Data excerpts:
- - -

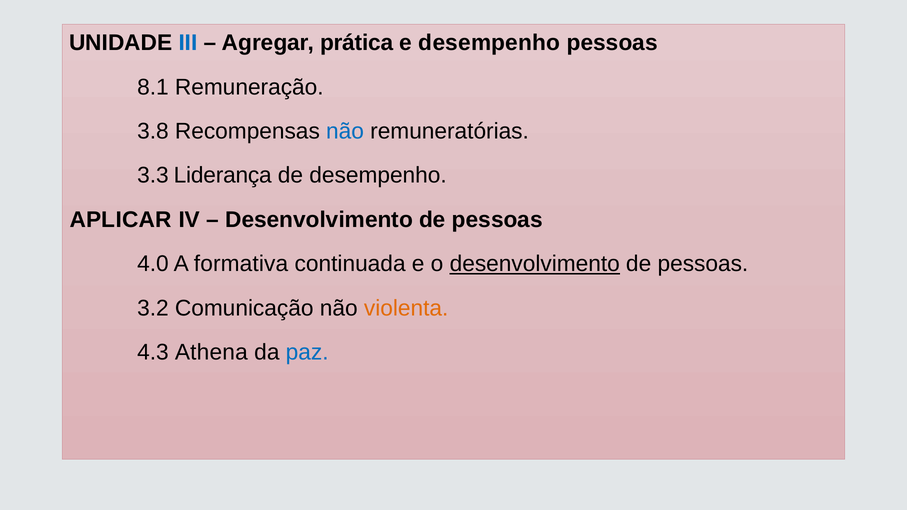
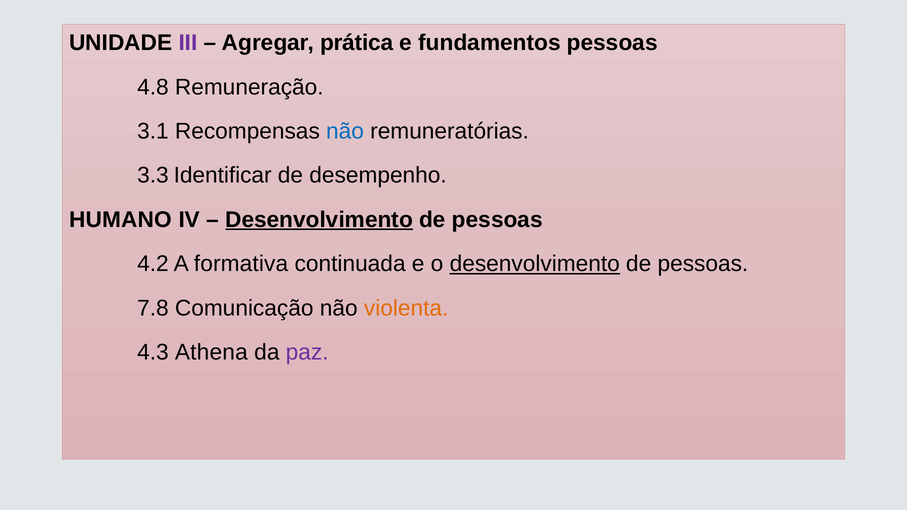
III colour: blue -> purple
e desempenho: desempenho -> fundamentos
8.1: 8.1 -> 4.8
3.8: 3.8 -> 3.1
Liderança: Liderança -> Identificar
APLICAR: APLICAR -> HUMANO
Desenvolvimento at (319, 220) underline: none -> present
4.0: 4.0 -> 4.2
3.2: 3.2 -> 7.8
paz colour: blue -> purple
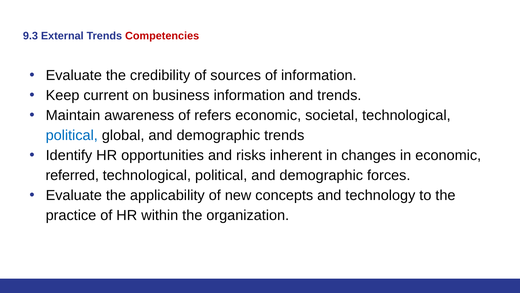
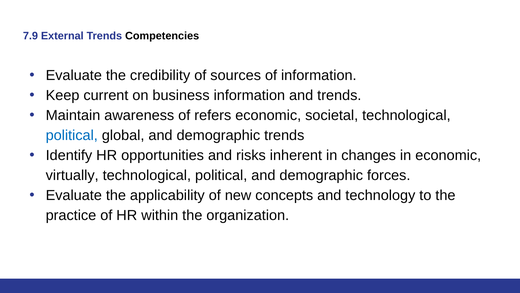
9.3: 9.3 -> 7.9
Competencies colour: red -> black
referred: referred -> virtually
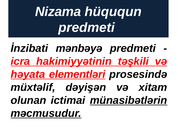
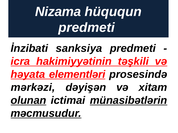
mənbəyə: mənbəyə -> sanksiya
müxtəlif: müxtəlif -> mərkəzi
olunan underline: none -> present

- - -

### Required work:
Print each of the lines above word for word, omitting the pictures.

### Worked answer:
III colour: blue -> purple
e desempenho: desempenho -> fundamentos
8.1: 8.1 -> 4.8
3.8: 3.8 -> 3.1
Liderança: Liderança -> Identificar
APLICAR: APLICAR -> HUMANO
Desenvolvimento at (319, 220) underline: none -> present
4.0: 4.0 -> 4.2
3.2: 3.2 -> 7.8
paz colour: blue -> purple
9.3: 9.3 -> 7.9
Competencies colour: red -> black
referred: referred -> virtually
mənbəyə: mənbəyə -> sanksiya
müxtəlif: müxtəlif -> mərkəzi
olunan underline: none -> present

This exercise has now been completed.